Supplied material>
*** Begin section ***
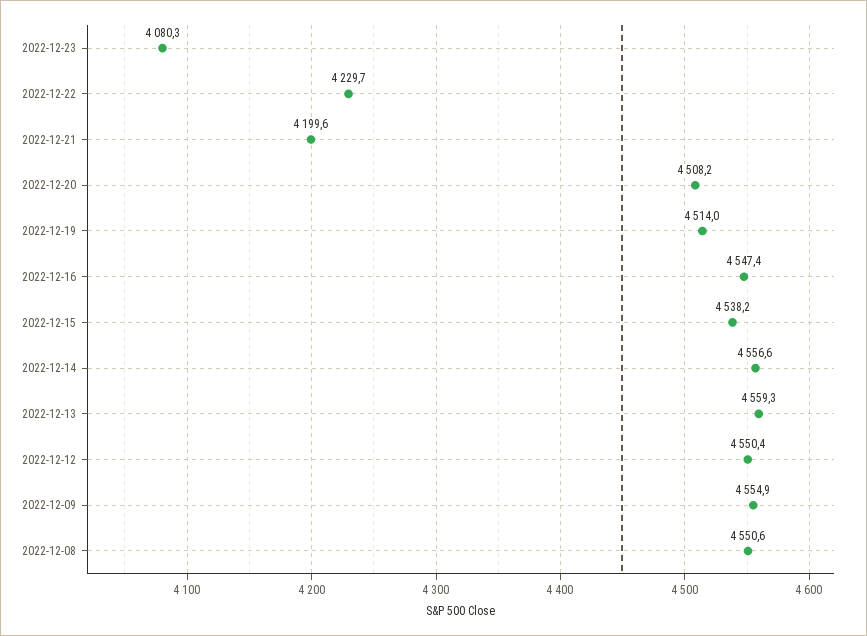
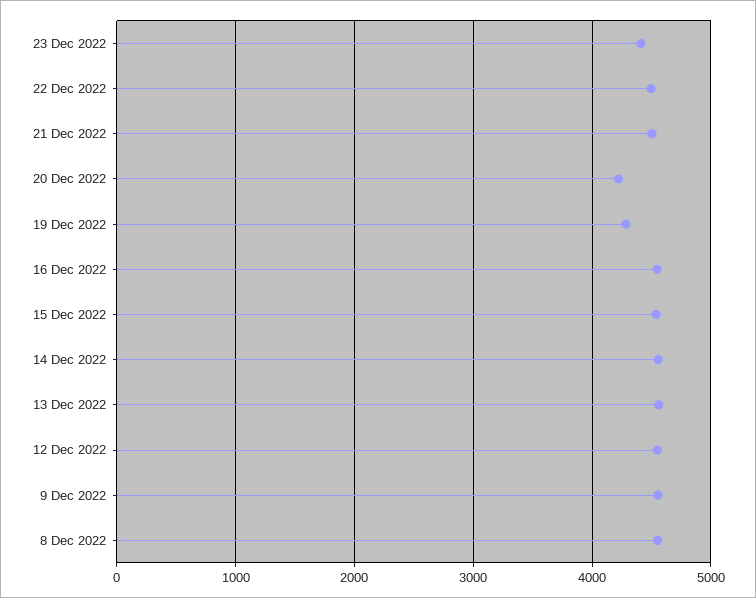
  {
-   "2022-12-23": 4080.3,
+   "2022-12-23": 4400,
-   "2022-12-22": 4229.7,
+   "2022-12-22": 4500,
-   "2022-12-21": 4199.6,
+   "2022-12-21": 4500,
-   "2022-12-20": 4508.2,
+   "2022-12-20": 4200,
-   "2022-12-19": 4514,
+   "2022-12-19": 4300,
    "2022-12-16": 4547.4,
    "2022-12-15": 4538.2,
    "2022-12-14": 4556.6,
    "2022-12-13": 4559.3,
    "2022-12-12": 4550.4,
    "2022-12-09": 4554.9,
    "2022-12-08": 4550.6
  }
*** End section ***
How to complete this task> Give every line of the records above again, exactly, and omit the pictures.

Exercise answer>
  {
-   "2022-12-23": 4080.3,
+   "2022-12-23": 4400,
-   "2022-12-22": 4229.7,
+   "2022-12-22": 4500,
-   "2022-12-21": 4199.6,
+   "2022-12-21": 4500,
-   "2022-12-20": 4508.2,
+   "2022-12-20": 4200,
-   "2022-12-19": 4514,
+   "2022-12-19": 4300,
    "2022-12-16": 4547.4,
    "2022-12-15": 4538.2,
    "2022-12-14": 4556.6,
    "2022-12-13": 4559.3,
    "2022-12-12": 4550.4,
    "2022-12-09": 4554.9,
    "2022-12-08": 4550.6
  }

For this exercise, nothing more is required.